Cesare Battisti, minaccia ancora lo sciopero della fame: “Condizioni vergognose, trasferimento punitivo”
Minaccia di nuovo lo sciopero della fame l’ex terrorista Cesare Battisti, condannato all’ergastolo per quattro omicidi e arrestato nel 2019 dopo 37 anni di latitanza, ora nel carcere di Corigliano Rossano a Cosenza. In una lettera, scritta a mano e inviata al Dap tramite il suo avvocato, Battisti si lamenta del trattamento che riceve nell’istituto penitenziario: “Oltre ad essere spiccatamente punitivo sotto tutti gli aspetti, il mio trasferimento a Guantanamo Calabro equivale ad una condanna all’isolamento ininterrotto, dato anche l’impossibile contatto con i membri dell’Isis o supposti tali”. L’ex terrorista parla di trasferimento perché qualche settimana fa è stato spostato da Oristano a Cosenza, nella struttura da lui ribattezzata “Guantanamo Calabro”, ma pare che anche la nuova sistemazione non piaccia a Battisti. L’ex dei Proletari armati per il comunismo non è nuovo a questo tipo di uscite: già a inizio settembre aveva minacciato lo sciopero della fame contro l’isolamento, quando era ancora nel comune sardo.

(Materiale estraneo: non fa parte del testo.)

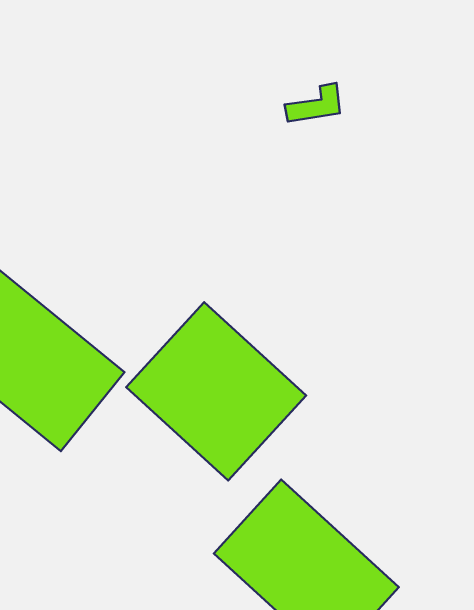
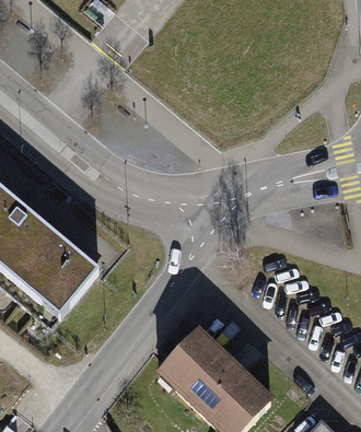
building: [126,302,306,480] -> none

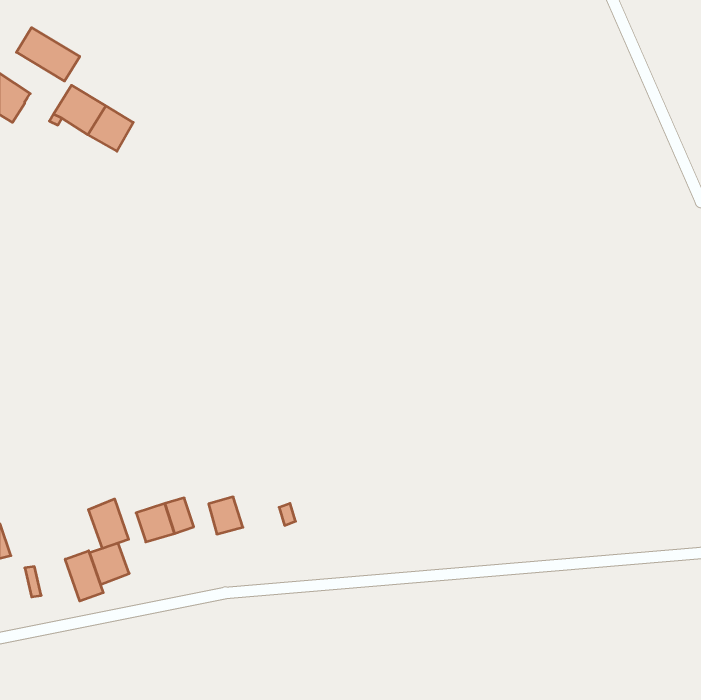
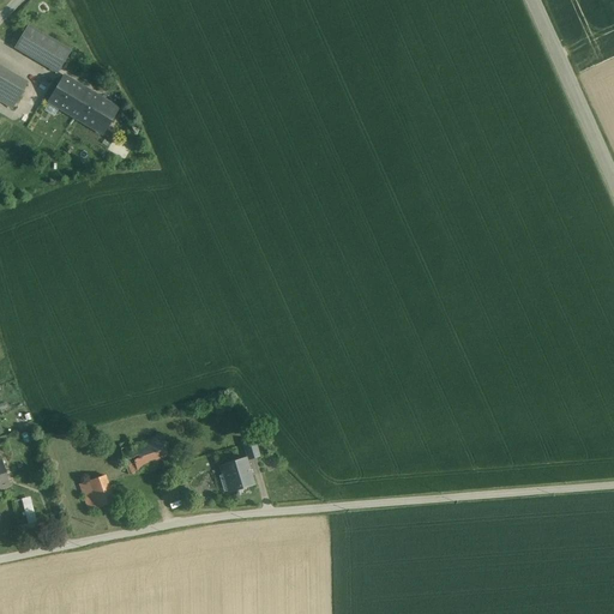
building: [209,497,243,534] -> [222,457,252,489]
building: [88,499,129,548] -> none
building: [65,551,103,601] -> none

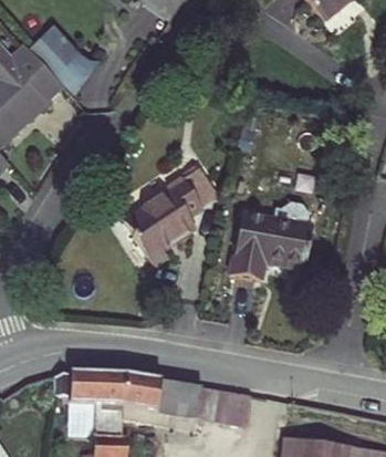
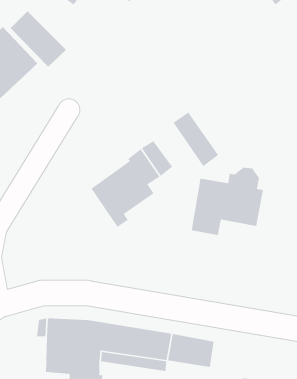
building: none -> [173,111,219,167]

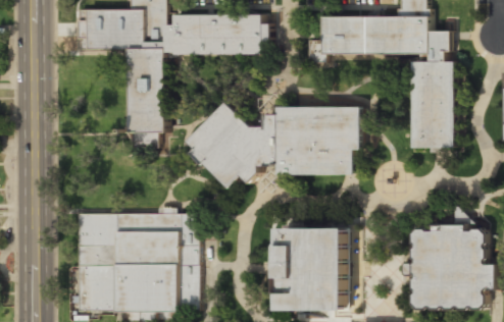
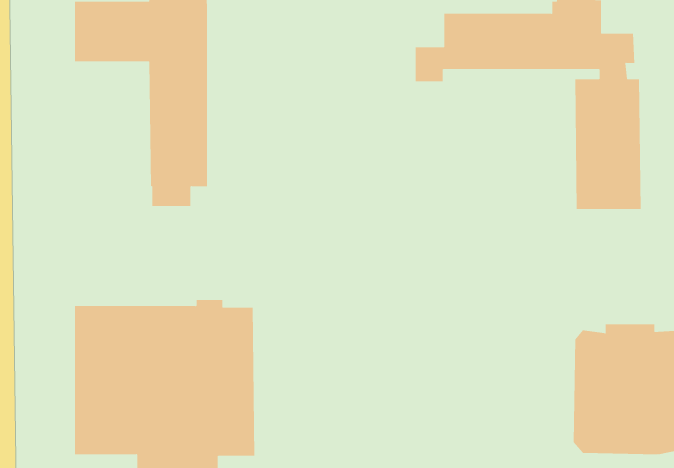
building: [164,12,269,54] -> none
building: [182,103,360,186] -> none
building: [272,224,354,311] -> none

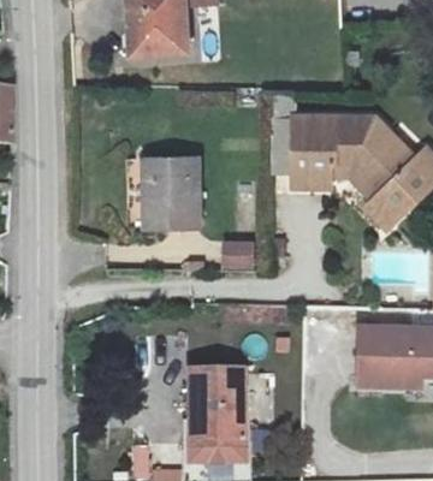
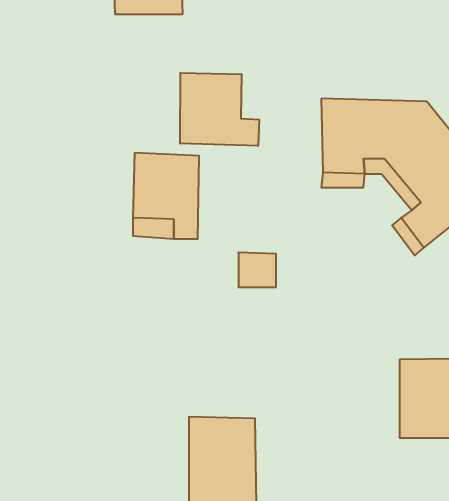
building: none -> [180,73,259,146]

“Voglio sperare che il Dap trovi per me una sistemazione degna di un Paese civile, senza costringermi a riprendere lo sciopero della fame. Già che è preferibile finirla in un mese, con la gioia dell’ipocrisia nazionale, piuttosto che agonizzare un anno in condizioni vergognose e insostenibili”, ha continuato nella lettera. Battisti ha spiegato che ha poco spazio a disposizione, è sorvegliato a vista e “costretto all’ozio forzato in una cella di un terzo inferiore allo spazio della precedente, sprovvista di suppellettili indispensabili”. L’ex terrorista ha denunciato anche la confisca del suo computer: “Mi hanno impedito di fatto di svolgere la mia attività di scrittore e concludere il mio ultimo lavoro rimasto in memoria”. E ancora: “A una mia richiesta, è stato provocatoriamente risposto che non risulta alle autorità una mia professione che implichi la disponibilità del computer o di altro materiale didattico. Come se non bastasse, mi è stata applicata una feroce censura. Questa non già per la supposta ‘fitta attività epistolare eversiva’, bensì con il chiaro obiettivo di impedirmi di interagire con le istanze esterne, culturali e mediatiche, grazie alle quali starei guadagnando consensi democratici e garantisti, di fronte alla vendetta dello Stato”.